12.10.09

uma página já basta


memórias da minha primeira visita a ilha de Paquetá, RJ, provavelmente aos 4 ou 5 anos de idade.


E um dia o pensamento resolveu visitar a ilha. Aquela ilha que já está com as páginas amareladas e umas orelhas rasgadas de tanto esforço pelo resgate da lembrança. E não adianta. Só aquela página permanece escrita. As outras, igualmente envelhecidas, não demonstram nenhum indício de tinta ou de carvão ou de qualquer outro sinal de registro escrito. O jeito foi revisitar a mesma e antiga página.

Número 14.

O interessante é que o pensamento já chega na ilha lá pela metade do dia. Desembarca do bote com as pernas cansadas, como se tivesse caminhado o dia todo, tirado uma porção de retratos, parado e apreciado o novo e agora, os olhos miram as lambujas, pois os andadores já gritam, latejando.

Foi aí que o pensamento encontrou a menina vestida de listras vermelhas e cachos negros domados por um laço de fita. A menina não se dá conta de que o pensamento a encontrou.

Anda com feição de desconforto. Parece que o cheiro das calçadas de pedra marítima não lhe agradam; não pelo fato de serem do mar, mas porque parece que algum turista desavisado esqueceu que um dia, um outro indivíduo de alma infinitamente mais nobre presenteou a humanidade com seu maior invento: o vaso sanitário.
Pois bem. O sujeito de espírito vergonhoso aparentemente não teve tempo de encontrar o caminho devido e fez das calçadas da ilha seu vaso sanitário particular. Aliás, provavelmente este não tenha sido o único. Ultimamente, a proliferação dessa espécie de fulanos tem sido assustadora.E naqueles dias, não era diferente.Daí a razão da testa atrofiada da menina das listras vermelhas, cujos olhos negros pronunciam todas as palavras de baixo calão que ela ainda nem aprendeu, mas que certamente já perambulam por suas veias de brasileira.

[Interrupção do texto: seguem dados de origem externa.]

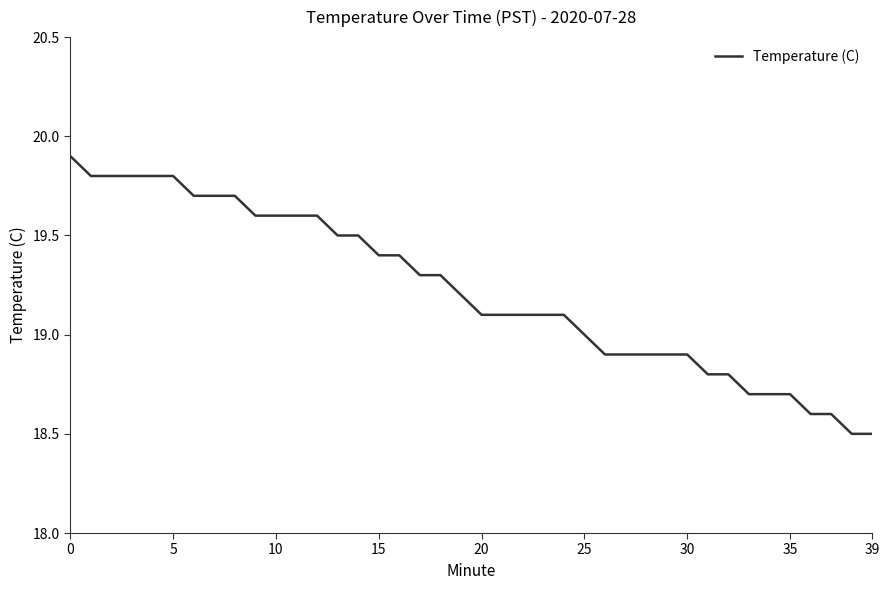

How many series are shown in this chart?

1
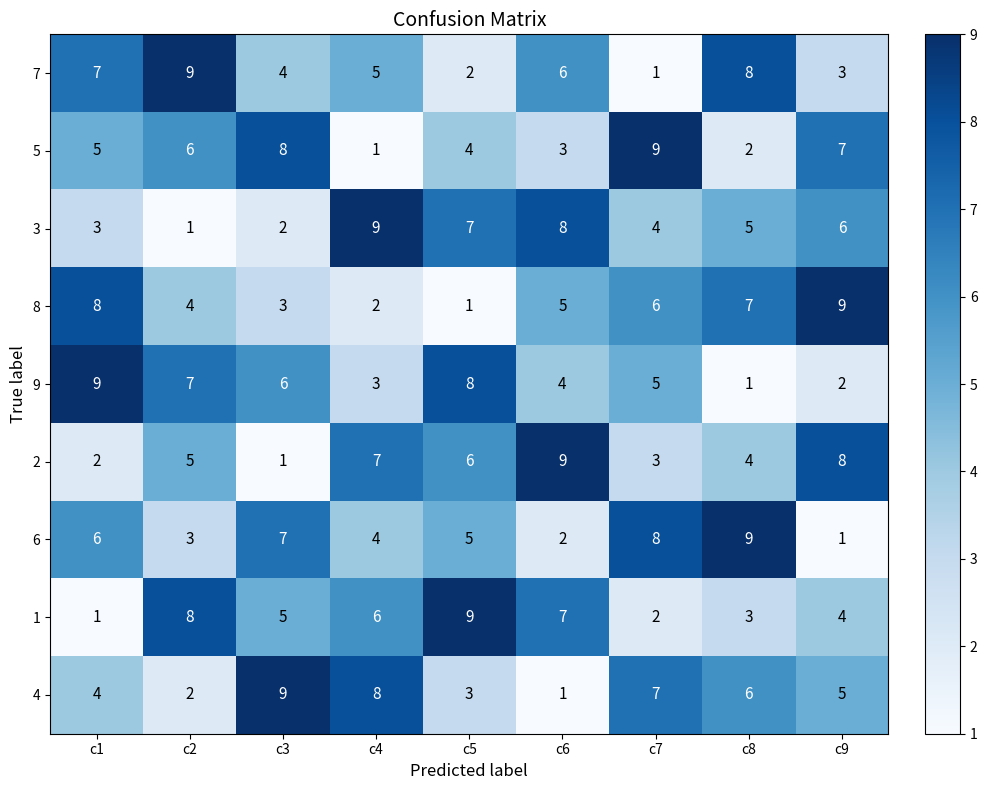

How many data points does each series have?

9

E o pensamento deu sorrisos largos ao reencontrar essa menina emburrada.
Foi tão grande seu deslumbramento que perdeu de vista os cachos saltitantes por entre os outros milhares de transeuntes apressados e ranzinzas. A multidão levou a inocente.

Sem saber exatamente por onde seguir seu trajeto, o pensamento ouviu o trote dos cavalos que moviam as charretes turísticas, ao ruidosamente cruzarem as alamedas da ilha.

A página vai acabando.

O pensamento, numa última tentativa, olha para essa charrete que diante dele passa. E vê os olhos da menina pela janela de plástico. Vê as listras vermelhas e o laço de fita envolvendo a cabeleira escura. E a menina, sem saber, o fitou.

Fecha o livro que tantas vezes folheara, entra no bote e volta para o continente.

Mais uma vez, esta página apenas bastou ao pensamento.